How do I optimize this to be faster?
EDIT: following your suggestion (thanks!) regarding VBO
I added:
float* XYRegularSurface::xyz() {
float* data = new float[3*nx*ny];
long i = 0;
for(int ix = 0; ix < nx; ix++) {
for(int iy = 0; iy < ny; iy++) {
data[i++] = x(ix,iy);
data[i++] = y(ix,iy);
data[i] = z[i]; i++;
}
}
return data;
}
I think I understand how I can create a VBO, initialize it to xyz() and send it to the GPU in one go, but how do I use the VBO when drawing. I understand that this can either be done in the vertex shader or by glDrawElements? I assume the latter is easier? If so: I do not see any QUAD mode in the documentation for glDrawElements!?
Edit2:
So I can loop trough all nx*ny quads and draw each by:
GL_UNSIGNED_INT indices[4];
// ... set indices
glDrawElements(GL_QUADS, 1, GL_UNSIGNED_INT, indices);
?
1/. Use display lists, to cache GL commands - avoiding recalculation of the vertices and the expensive per-vertex call overhead. If the data is updated, you need to look at client-side vertex arrays (not to be confused with VAOs). Now ignore this option...

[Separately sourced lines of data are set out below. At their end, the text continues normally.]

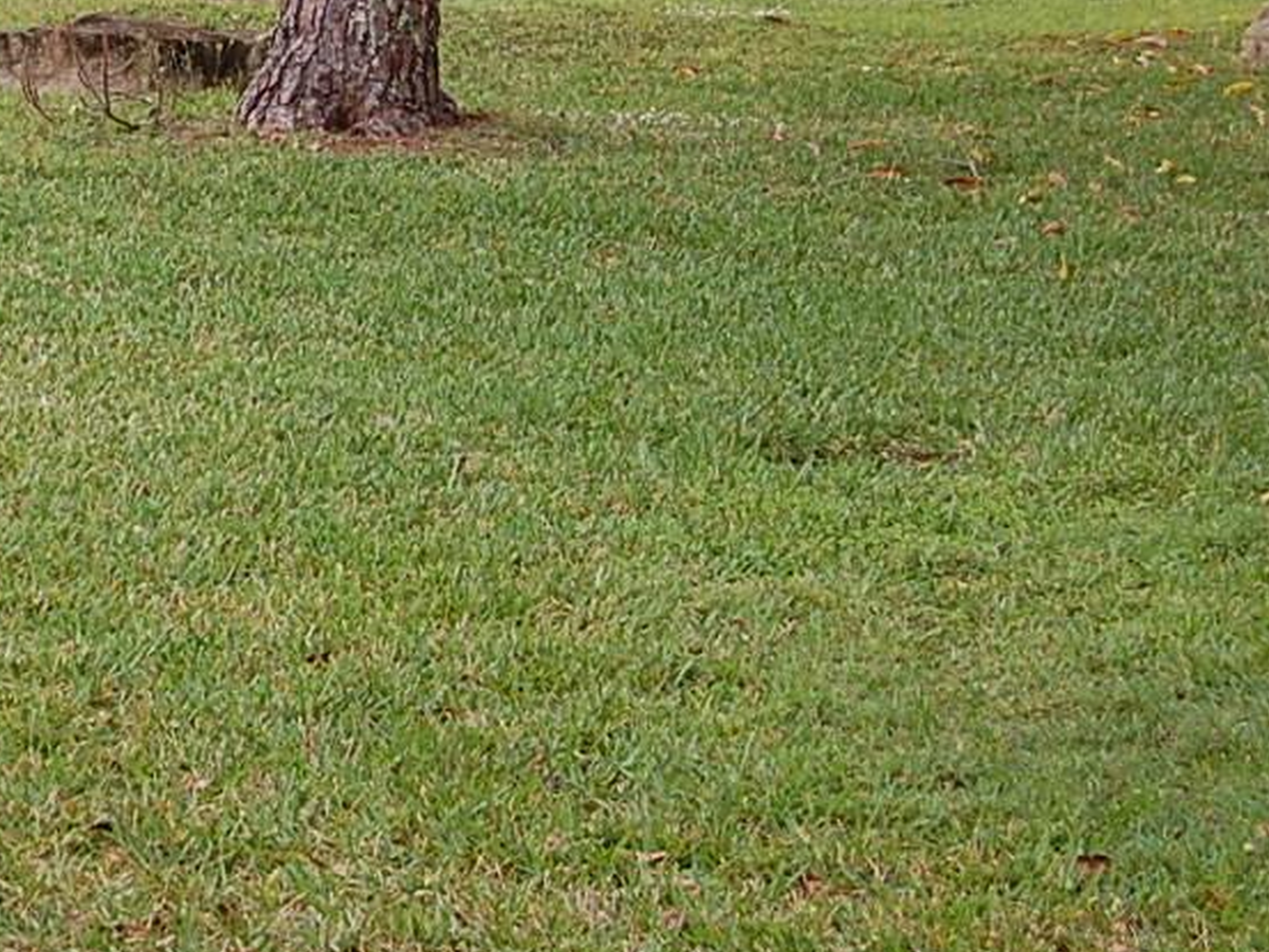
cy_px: 149
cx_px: -255
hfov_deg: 12.9
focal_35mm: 149
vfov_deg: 9.9
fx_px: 5463
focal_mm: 38
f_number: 7.1
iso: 200
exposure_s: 1/200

2/. Use vertex buffer objects. Available as of GL 1.5.
Since you need VBOs for core profile anyway (i.e., modern GL), you can at least get to grips with this first.

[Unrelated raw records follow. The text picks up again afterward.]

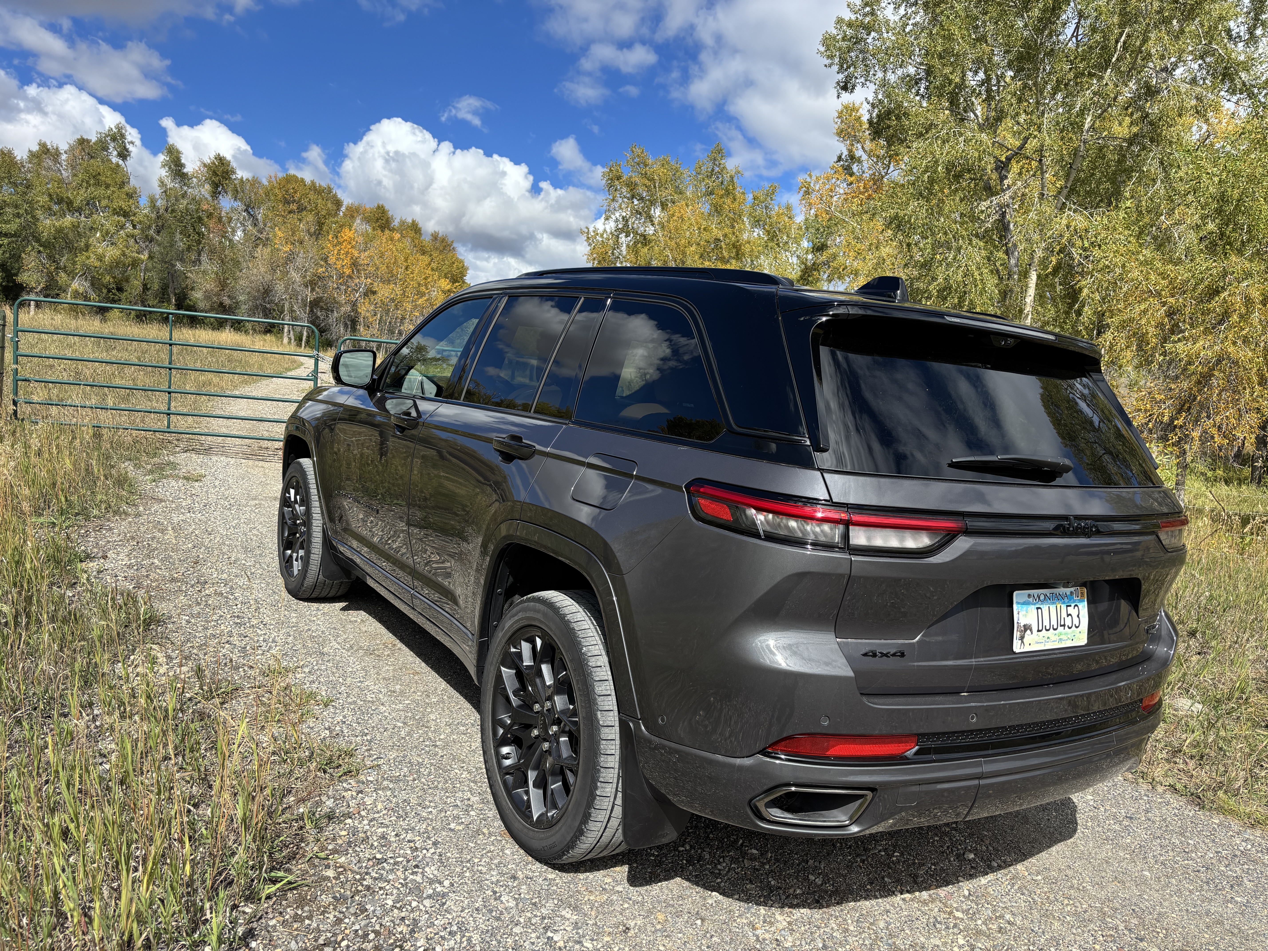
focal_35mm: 26
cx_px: 634
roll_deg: -5.4
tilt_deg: -4.0
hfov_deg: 67.3
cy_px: 476
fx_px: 952
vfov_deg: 53.1
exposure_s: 1/2639
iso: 50
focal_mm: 5.96
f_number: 1.6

Well, you've asked a rather open ended question. I'd suggest using modern (3.0+) OpenGL for everything. The point of just about any new OpenGL feature is to provide a faster way to do things. Like everyone else is suggesting, use array (vertex) buffer objects and vertex array objects. Use an element array (index) buffer object too. Most GPUs have a 'post-transform cache', which stores the last few transformed vertices, but this can only be used when you call the glDraw*Elements family of functions. I also suggest you store a flat mesh in your VBO, where y=0 for each vertex. Sample the y from a heightmap texture in your vertex shader. If you do this, whenever the surface changes you will only need to update the heightmap texture, which is easier than updating the VBO. Use one of the floating point or integer texture formats for a heightmap, so you aren't restricted to having your values be between 0 and 1.
If so: I do not see any QUAD mode in the documentation for glDrawElements!?
If you want quads make sure you're looking at the GL 2.1-era docs, not the new stuff.